**PAGE EXTRACT**
'''

Going with the Flow: Engineering Efficient Water Systems
In most municipalities, long before someone fills their coffee maker, water glass, or tub, a team of engineers has spent considerable time figuring out the best possible way to get them the water they’ll need safely, reliably, and cost-effectively.
From the water towers visible in most communities to complex pump and tank systems, municipal water systems require an extensive period of research, planning, and problem-solving before they can be built and implemented. Engineering teams, for example, have to make sure that the system will have enough capacity to meet current, and future, demand. To ensure thorough planning, and prevent unwanted surprises, extensive amounts of data are collected on the existing system, the surrounding environment, and the water source.
To better understand projects like this, it might help to take a look at the components that make up most municipal water systems. In most cases, they include a:
• Well pump
• Booster pumps
• Chlorine injection device
• Chemical treatment system
• Ground storage tank
• Hydropneumatic tank (regulates system pressures)
• Distribution system
So, how do all of these elements come together to get water from its source to users throughout a community? Initially, groundwater is pumped via water wells, and surface water flows from nearby lakes and reservoirs. The city of Houston, for example, owns water rights to more than 200 million gallons per day of groundwater supplies and more than 1.2 billion gallons per day of surface water.
Before going to end-users, all water is treated. Generally, that process includes transporting water to treatment centers via pipeline; completing multiple stages of filtration to remove algae, debris, and particles; and disinfection, usually by chlorination.

'''

Text extracted from each page
'''

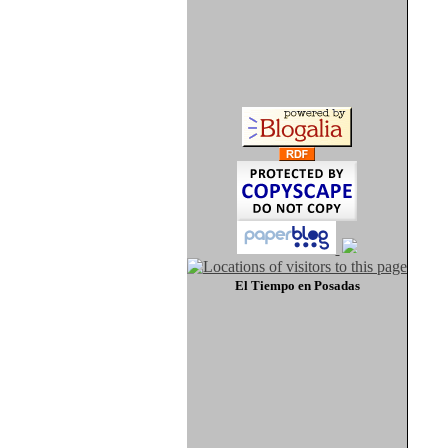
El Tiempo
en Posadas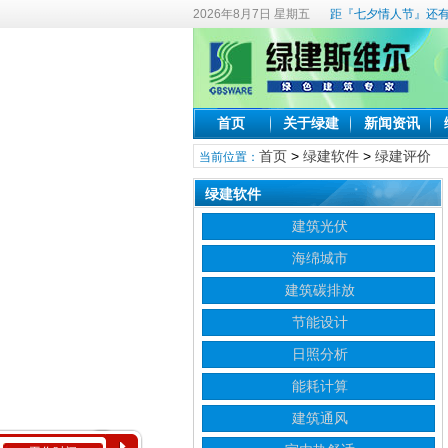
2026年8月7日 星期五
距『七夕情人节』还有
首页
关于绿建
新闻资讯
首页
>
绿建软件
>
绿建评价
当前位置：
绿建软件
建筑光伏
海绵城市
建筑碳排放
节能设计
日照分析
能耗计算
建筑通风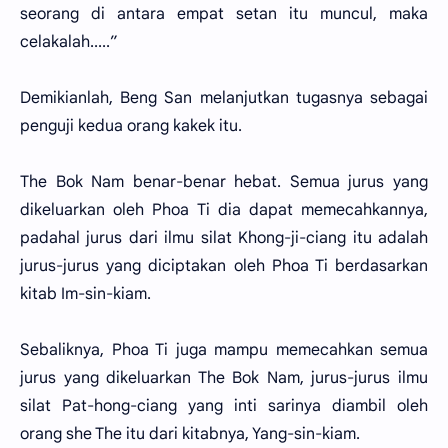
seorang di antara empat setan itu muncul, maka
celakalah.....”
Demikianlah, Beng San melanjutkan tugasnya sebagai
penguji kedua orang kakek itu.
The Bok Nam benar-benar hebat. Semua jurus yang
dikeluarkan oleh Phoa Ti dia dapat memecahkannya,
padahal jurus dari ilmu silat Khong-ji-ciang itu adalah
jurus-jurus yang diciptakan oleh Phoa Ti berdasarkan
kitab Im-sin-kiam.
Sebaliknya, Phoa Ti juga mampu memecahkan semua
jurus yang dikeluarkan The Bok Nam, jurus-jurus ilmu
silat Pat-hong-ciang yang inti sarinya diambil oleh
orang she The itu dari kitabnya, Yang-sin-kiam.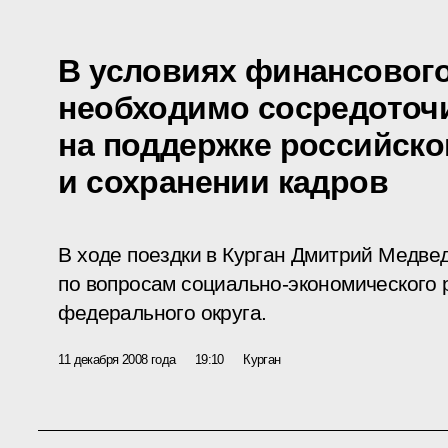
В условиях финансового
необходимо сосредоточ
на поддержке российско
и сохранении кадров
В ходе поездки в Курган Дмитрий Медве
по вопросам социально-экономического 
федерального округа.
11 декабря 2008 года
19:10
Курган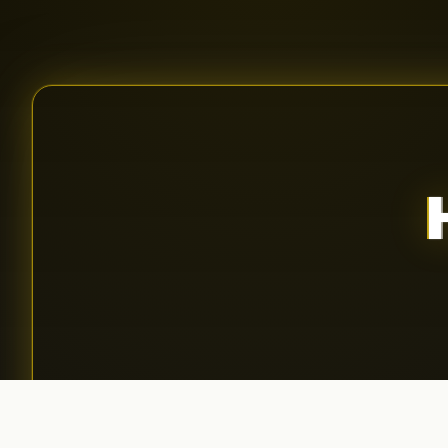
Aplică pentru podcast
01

'''

**YOUR OBJECTIVE**
Please carry on the article about engineering municipal water systems from the point where it stops.

**OUTPUT**
From there, the water is stored, and as needed, it’s pumped to homes, schools, businesses — any building that uses it.
Engineering water systems in the greater Houston area comes with its own set of considerations, beginning with spatial challenges. Gas, sewer, fiber optic, and water systems are all competing for space. Engineers also must ensure there’s enough room for the water system’s current and future infrastructure and comply with Texas Commission on Environmental Quality (TCEQ) requirements to maintain the prescribed distances, often referred to as setbacks, between utilities.
WGA Consulting Engineers works on municipal water system projects regularly. A recent example is the Greenwood Village Water System in north Houston. Not only did our engineers address spatial challenges and ensure the system complied with TCEQ setback requirements during this upgrade project, they also overcame the challenges of older infrastructure and the space restraints that come with working in a well-established neighborhood.